__Assignment__
Set down each entry exactly; omit images.

(Data items)
● ● ●

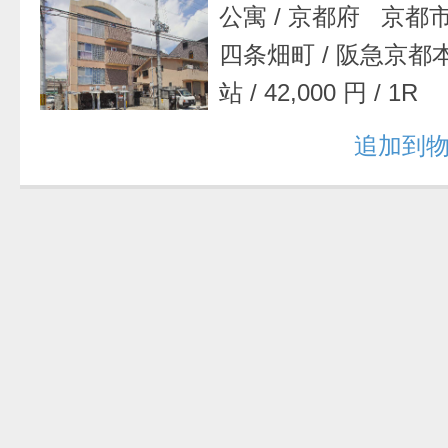
公寓
/
京都府 京都
四条畑町
/
阪急京都
站
/
42,000 円
/
1R
追加到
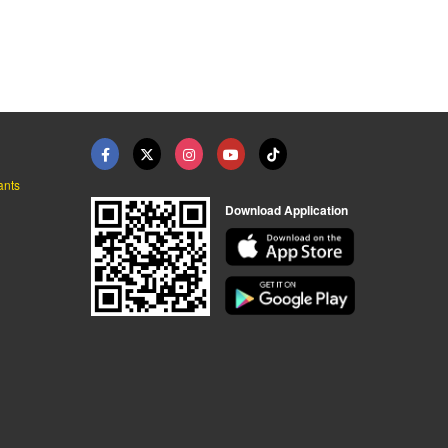
ขายส่งโคมไฟ โคมไฟนำเข้า
ขายส่งโคมไฟ โคมไฟนำเข้า
ขายส่งโคมไฟ โคมไฟนำเข้า
ants
Download Application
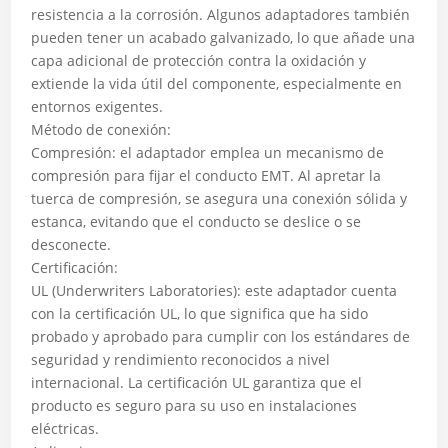
resistencia a la corrosión. Algunos adaptadores también
pueden tener un acabado galvanizado, lo que añade una
capa adicional de protección contra la oxidación y
extiende la vida útil del componente, especialmente en
entornos exigentes.
Método de conexión:
Compresión: el adaptador emplea un mecanismo de
compresión para fijar el conducto EMT. Al apretar la
tuerca de compresión, se asegura una conexión sólida y
estanca, evitando que el conducto se deslice o se
desconecte.
Certificación:
UL (Underwriters Laboratories): este adaptador cuenta
con la certificación UL, lo que significa que ha sido
probado y aprobado para cumplir con los estándares de
seguridad y rendimiento reconocidos a nivel
internacional. La certificación UL garantiza que el
producto es seguro para su uso en instalaciones
eléctricas.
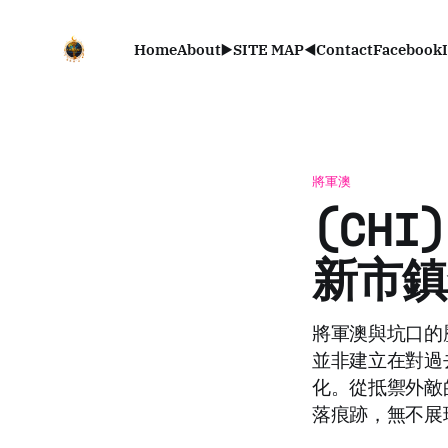
Home
About
▶️SITE MAP◀️
Contact
Facebook
將軍澳
(CH
新市鎮
將軍澳與坑口的
並非建立在對過
化。從抵禦外敵
落痕跡，無不展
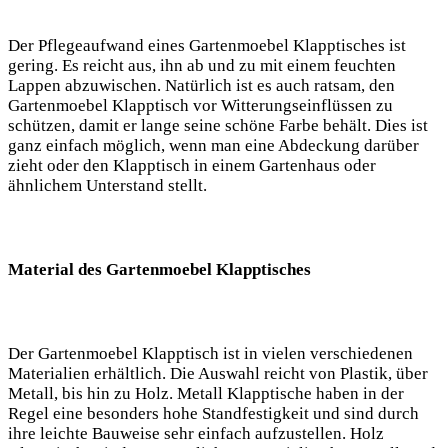
Der Pflegeaufwand eines Gartenmoebel Klapptisches ist
gering. Es reicht aus, ihn ab und zu mit einem feuchten
Lappen abzuwischen. Natürlich ist es auch ratsam, den
Gartenmoebel Klapptisch vor Witterungseinflüssen zu
schützen, damit er lange seine schöne Farbe behält. Dies ist
ganz einfach möglich, wenn man eine Abdeckung darüber
zieht oder den Klapptisch in einem Gartenhaus oder
ähnlichem Unterstand stellt.
Material des Gartenmoebel Klapptisches
Der Gartenmoebel Klapptisch ist in vielen verschiedenen
Materialien erhältlich. Die Auswahl reicht von Plastik, über
Metall, bis hin zu Holz. Metall Klapptische haben in der
Regel eine besonders hohe Standfestigkeit und sind durch
ihre leichte Bauweise sehr einfach aufzustellen. Holz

● ● ●

__Task response__
公寓
/
京都府 京都
四条畑町
/
阪急京都
站
/
42,000 円
/
1R
追加到
ขายส่งโคมไฟ โคมไฟนำเข้า
ขายส่งโคมไฟ โคมไฟนำเข้า
ขายส่งโคมไฟ โคมไฟนำเข้า
ants
Download Application
resistencia a la corrosión. Algunos adaptadores también
pueden tener un acabado galvanizado, lo que añade una
capa adicional de protección contra la oxidación y
extiende la vida útil del componente, especialmente en
entornos exigentes.
Método de conexión:
Compresión: el adaptador emplea un mecanismo de
compresión para fijar el conducto EMT. Al apretar la
tuerca de compresión, se asegura una conexión sólida y
estanca, evitando que el conducto se deslice o se
desconecte.
Certificación:
UL (Underwriters Laboratories): este adaptador cuenta
con la certificación UL, lo que significa que ha sido
probado y aprobado para cumplir con los estándares de
seguridad y rendimiento reconocidos a nivel
internacional. La certificación UL garantiza que el
producto es seguro para su uso en instalaciones
eléctricas.
Home
About
▶️SITE MAP◀️
Contact
Facebook
將軍澳
(CH
新市鎮
將軍澳與坑口的
並非建立在對過
化。從抵禦外敵
落痕跡，無不展
Der Pflegeaufwand eines Gartenmoebel Klapptisches ist
gering. Es reicht aus, ihn ab und zu mit einem feuchten
Lappen abzuwischen. Natürlich ist es auch ratsam, den
Gartenmoebel Klapptisch vor Witterungseinflüssen zu
schützen, damit er lange seine schöne Farbe behält. Dies ist
ganz einfach möglich, wenn man eine Abdeckung darüber
zieht oder den Klapptisch in einem Gartenhaus oder
ähnlichem Unterstand stellt.
Material des Gartenmoebel Klapptisches
Der Gartenmoebel Klapptisch ist in vielen verschiedenen
Materialien erhältlich. Die Auswahl reicht von Plastik, über
Metall, bis hin zu Holz. Metall Klapptische haben in der
Regel eine besonders hohe Standfestigkeit und sind durch
ihre leichte Bauweise sehr einfach aufzustellen. Holz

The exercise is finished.